Is anyone from here planning on going to the World Orchid Conference in Johannesburg in 2014 http://www.woc21.org.za/ ? The dates aren't listed yet, but I read that it is supposed to be Sept. 8-14.

I'd love to go!


----------



## Craig Gibbon (Mar 30, 2012)

Hi, 

Ill be going for definite!!!! I should be moving to Johannesburg within the next 5 to 6 months. Will there be any Neofinetia growers coming through??

Regards,

Craig Gibbon

South Africa


----------



## Kevin (Apr 2, 2012)

Cool, another South African! Not that I am, but I think there are only 2 on the forum that I know of from there. 

I'm sure that the vendor list won't be up until a few months before the show. Also, I'd bet there would be some Neo growers/sellers there. I don't see why they wouldn't be there.
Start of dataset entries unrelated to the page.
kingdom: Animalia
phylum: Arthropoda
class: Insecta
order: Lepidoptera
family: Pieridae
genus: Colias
Would be awesome to visit South Africa some day!


----------



## JeanLux (Jan 19, 2014)

I just want to restart this thread, because I am thinking seriously about a trip to Johannesburg ! anybody, esp. europeans, doing preparations? Jean


----------



## SlipperFan (Jan 19, 2014)

Welcome to Slippertalk, Craig!


----------



## Rick (Jan 19, 2014)

PARTY AT GARY'S PLACE:clap::evil::clap::evil:


And welcome Craig!


----------



## TyroneGenade (Jan 20, 2014)

Sadly I won't be able to escape Iowa in time to be in JHB for the WOC. :-(

On the up side, if anyone plans on visiting Cape Town I have a contact for reasonably priced accommodations in Camps Bay. Easy access to Table Mountain to go see orchids in the wild.


----------